Le refus du couvent Notre Dame du Mont d’accueillir cette réunion élargie n’a pas découragé les organisateurs qui ont maintenu le nom (qui évoque les réunions chrétiennes pendant la guerre), mais changé le lieu, annonçant leur volonté de se déplacer vers l’Hôtel Regency à Adma. A son tour, la direction de l’hôtel pourrait refuser d’accueillir la réunion, pour ne pas indisposer ses clients, mais les organisateurs affirment qu’ils ne renonceront pas à leur projet parce que « les chrétiens doivent montrer qu’ils ne peuvent défendre les dictatures mais au contraire militer en faveur des libertés et de la démocratie ».

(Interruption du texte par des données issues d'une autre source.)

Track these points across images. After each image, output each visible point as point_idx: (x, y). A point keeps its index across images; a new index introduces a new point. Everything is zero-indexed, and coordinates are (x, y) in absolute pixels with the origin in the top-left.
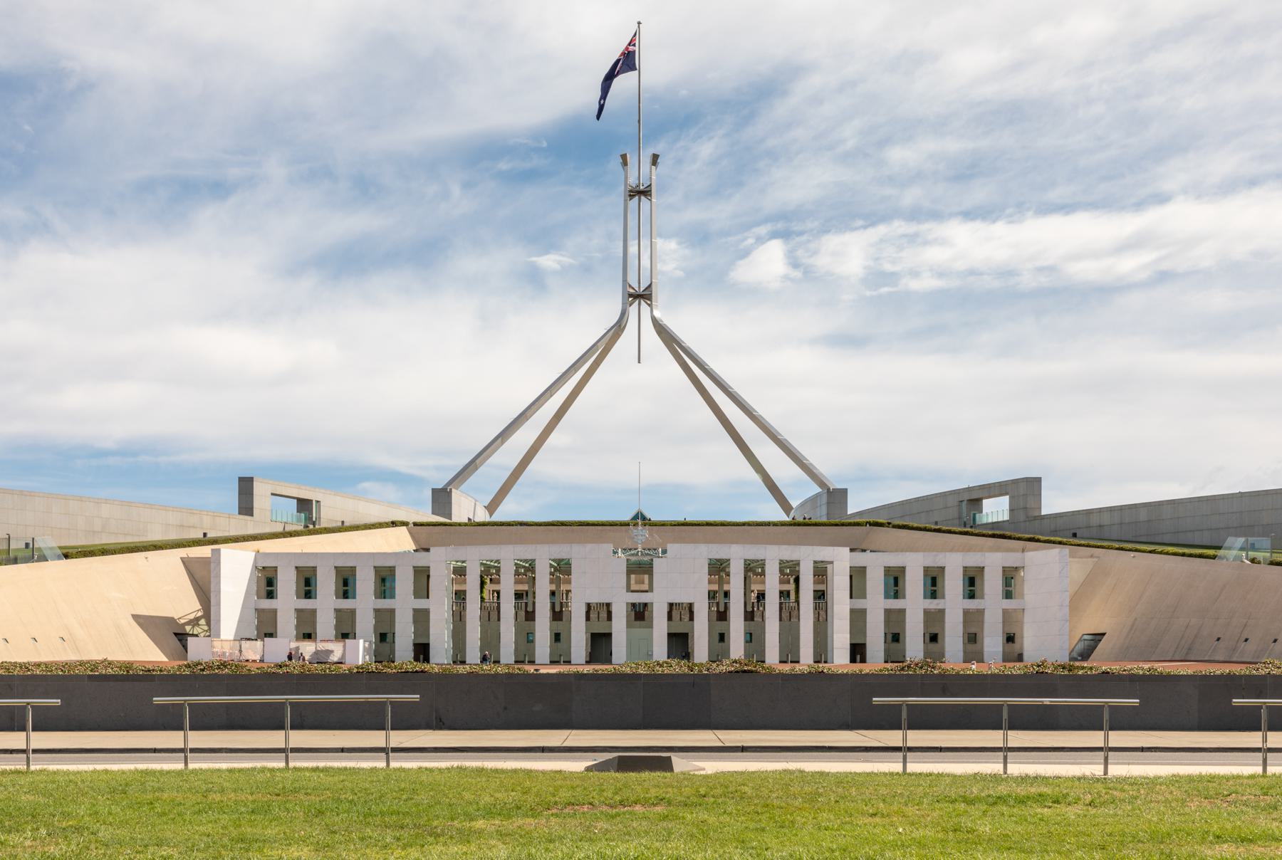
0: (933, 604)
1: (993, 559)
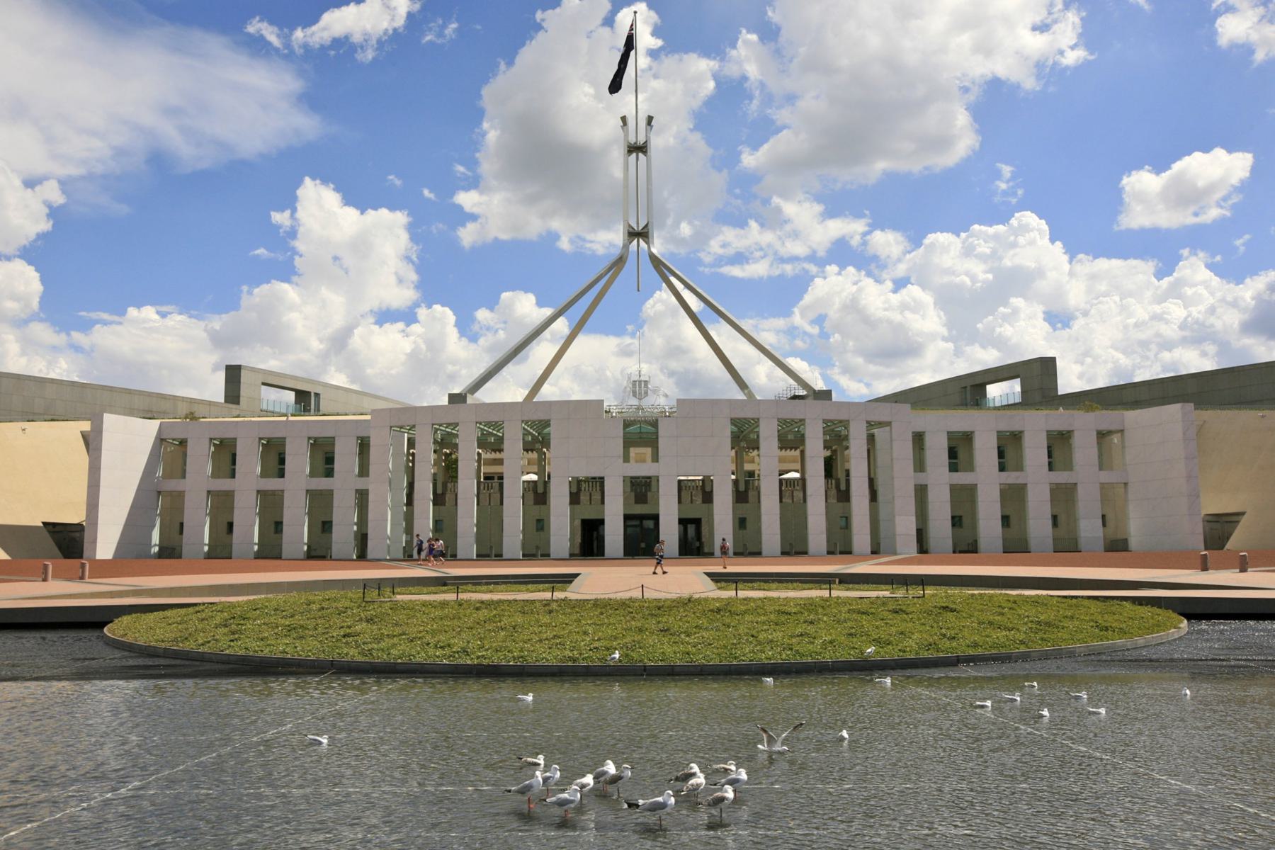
0: (1011, 477)
1: (1084, 424)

En d’autres termes, Samir Geagea, Farès Souhaid et leurs amis connaissent mieux les intérêts des chrétiens que le patriarche maronite et le Vatican. Ils ont d’abord essayé de dire que le patriarche a parlé en France de son propre chef dans un élan d’impulsivité. Mais, depuis, Mgr Béchara Raï a largement eu l’occasion de rectifier le tir si ses propos avaient dépassé sa pensée et celle du Vatican. Tout comme ce dernier aurait eu largement le temps de le rappeler à l’ordre si ces propos étaient en contradiction avec sa politique dans la région. Mais les chrétiens du 14 mars ne veulent rien entendre. Ils ont une mission : dénigrer le patriarche et diviser encore plus les chrétiens et ils tiennent à la mener à bien. Leurs alliés des autres communautés ne pouvant pas critiquer ouvertement le patriarche maronite, ils s’en chargent eux-mêmes sans le moindre état d’âme. Et avec cela, ils prétendent défendre les chrétiens…Finalement, on a beau dire que les gens peuvent changer, mais pour certains le seul adage valable reste le suivant : chassez le naturel il revient au galop.